Hasil riset yang dilakukan oleh lembaga Frontier Consulting Group menunjukkan bahwa proses pembelian secara impulse buying atau pembelian yang tidak direncanakan di Indonesia relatif sangat tinggi. Sebagian konsumen kita selalu menganggap bahwa belanja dan rekreasi adalah dua hal yang sama.

Bisnis seperti home shoping akan memiliki tantangan yang besar. Pola belanja konsumen Indonesia yang tak terencana menjadi penyebab kurang suksesnya bisnis tersebut.

Konsumen kita sulit diajak untuk merencanakan masa depannya.

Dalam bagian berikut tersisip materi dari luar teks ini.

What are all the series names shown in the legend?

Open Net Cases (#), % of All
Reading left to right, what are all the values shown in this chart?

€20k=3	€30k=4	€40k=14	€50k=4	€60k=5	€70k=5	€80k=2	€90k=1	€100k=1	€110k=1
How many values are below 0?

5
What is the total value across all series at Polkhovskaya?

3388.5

Mereka cenderung memilih untuk reaktif bila kemudian timbul persoalan daripada melakukan perencanaan untuk mencegah timbulnya persoalan.

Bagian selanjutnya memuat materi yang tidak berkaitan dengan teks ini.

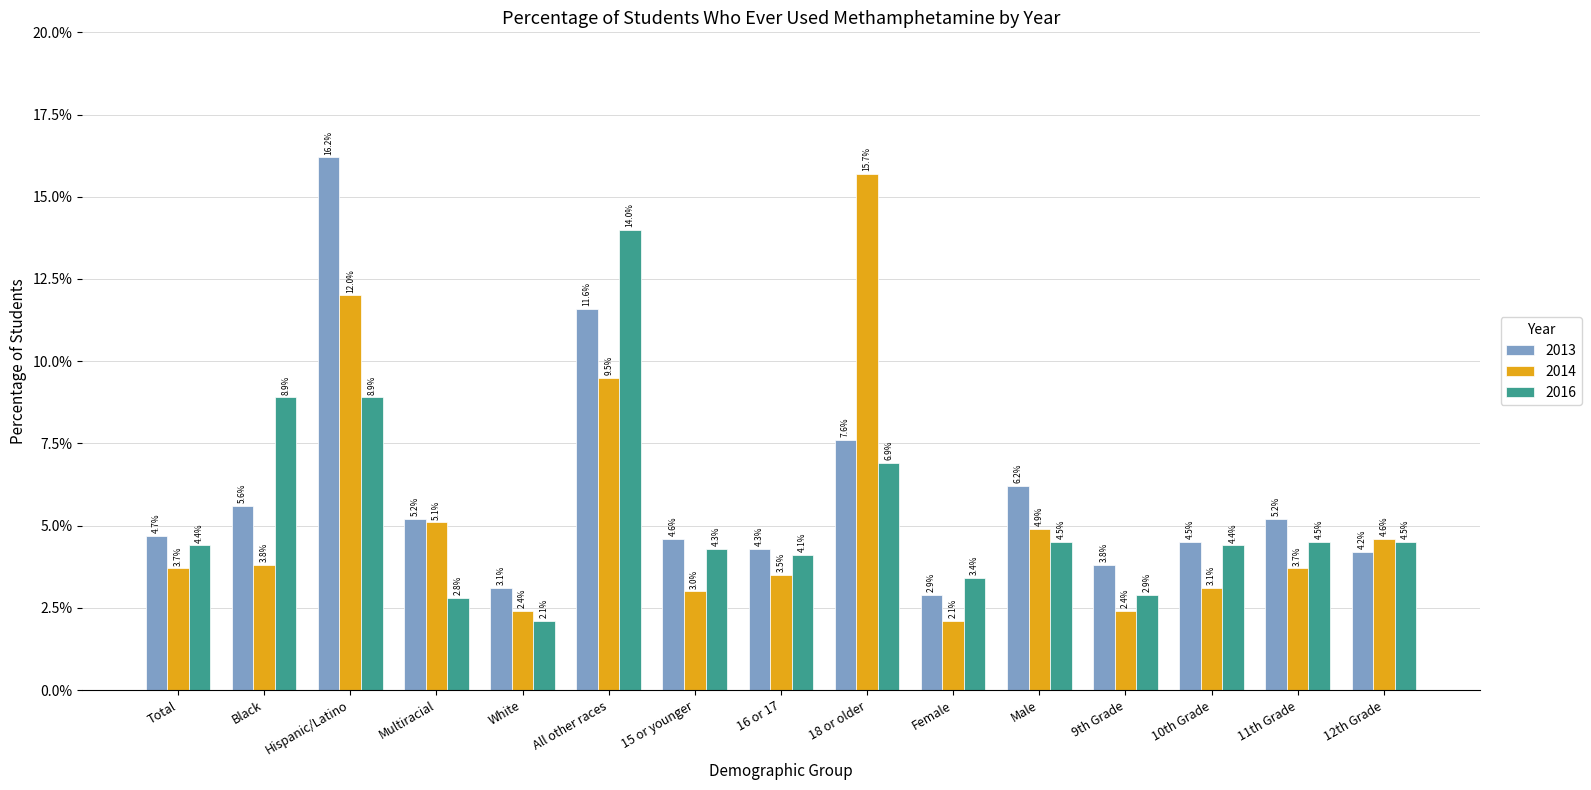

Reading right to left, extract all data points from this chart.

2013: 0.0	0.1	0.0	0.0	0.1	0.0	0.1	0.0	0.0	0.1	0.0	0.1	0.2	0.1	0.0
2014: 0.0	0.0	0.0	0.0	0.0	0.0	0.2	0.0	0.0	0.1	0.0	0.1	0.1	0.0	0.0
2016: 0.0	0.0	0.0	0.0	0.0	0.0	0.1	0.0	0.0	0.1	0.0	0.0	0.1	0.1	0.0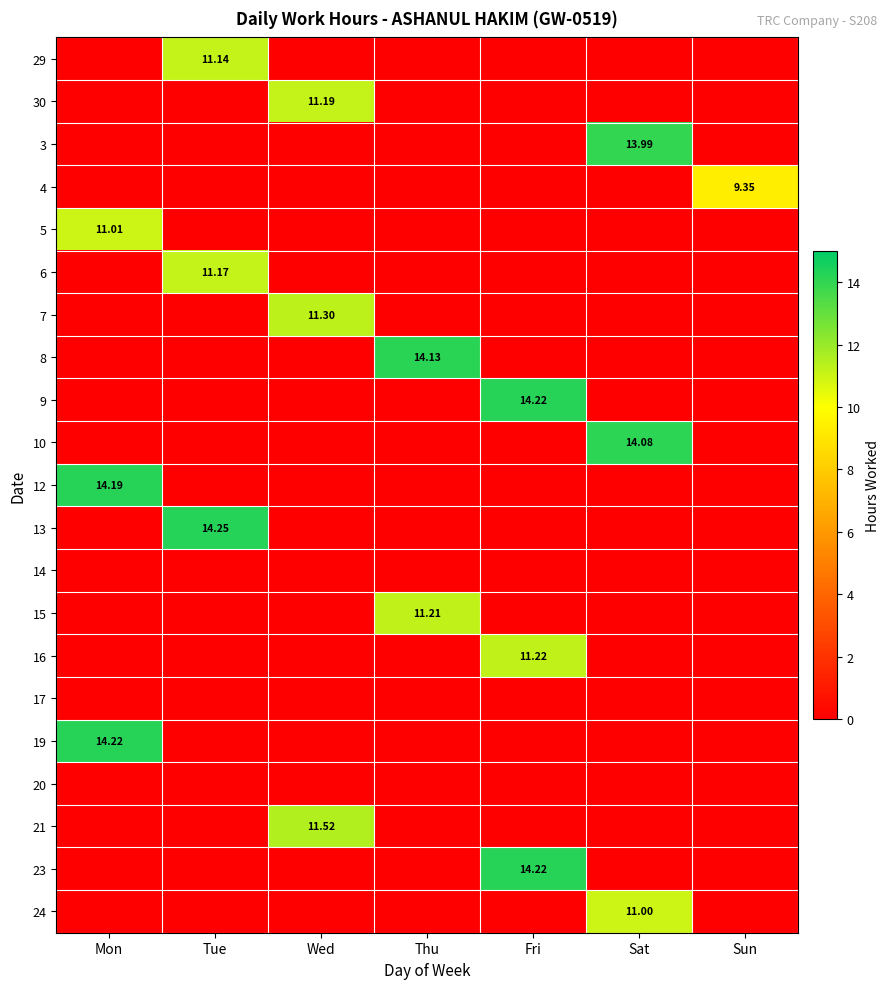

List the labels in order of 9 value, largest first.

Fri, Mon, Tue, Wed, Thu, Sat, Sun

Karena tidak memiliki rencana, kita sudah terbiasa untuk datang terlambat. Kita tidak merencanakan berapa lama waktu yang dibutuhkan untuk mencapai tempat tertentu, kita tidak merencanakan bagaimana kalau lalu lintas macet. Padahal kita sudah tahu itu akan terjadi sehingga akhirnya, kita terlambat. Lihat saja teks sms di ponsel milik para ibu rumah tangga atau eksekutif. Akan banyak kiriman sms yang berbunyi ”Sorry, saya terlambat”.
Implikasi strategi untuk menghadapi konsumen yang cenderung tak punya rencana dalam pembelian:

1. Sebagai marketer, kita perlu mempertimbangkan untuk memberikan fleksibilitas kepada pelanggan terutama bila masuk ke industri jasa.
2. Strategi distribusi yang intensif dan merata menjadi hal yang penting untuk menangkap konsumen yang suka membeli secara impulsif.
3. display produk yang baik. (kemasan yang menarik, unik, hingga bagaimana produk tersebut tertata dengan menarik. (misal desain outlet)
4. Konteks strategi harga dan komunikasi, marketer dapat mendorong konsumen untuk melakukan keputusan yang cepat. Dapat dilakukan dengan cara memberikan deadline. Lewat dari waktu yang ditentukan, mereka akan membayar lebih mahal. Atau lebih dari tanggal tersebut, mereka tidak akan mendapat hadiah.
5. Mengedukasi konsumen untuk melakukan perencanaan. Contoh: maskapai penerbangan cenderung menghukum pelanggan yang tidak memiliki perencanaan. Mereka harus membayar lebih mahal jika membeli tiket tanpa perencanaan.
6. Strategi harus berdasarkan cost and benefit.


Harga tepat, konsumen terpikat
Beli murah, lalu jual lebih mahal. Beli dengan kredit, lalu jual dengan tunai. Dengan pola sederhana ini, tampaknya keuntungan begitu mudah direguk para peritel Tanpa harus
Banyak memutar otak.

Lantaran kondisi pasar yang unpredictable di fesyen, kemungkinan besar para peritel akan mengakhiri penjualan sejumlah besar produknya dengan diskon. Umumnya peritel merasa masih cukup normal bila 35-40 % barang mereka dijual dengan diskon tinggi.

Kemampuan menentukan harga dengan jitu semakin penting di zaman hiperkompetitif seperti sekarang. Coz pricing strategy berdampak besar pada profitabilitas perusahaan.

Sayang, masih banyak pemasar yang tidak mau capek-capek memikirkan strategi harga terbaik yang bisa dijalankan. Mungkin para manajer enggan bertanggung jawab bila strategi mereka tidak berhasil. Akibatnya, formulasi harga sering dibuat secara parsial. Padahal pricing harusnya menjadi rencana integral sebelum meluncurkan sebuah produk. Skenario tersebut bersifat jangka panjang untuk melicinkan penjualan di masa mendatang.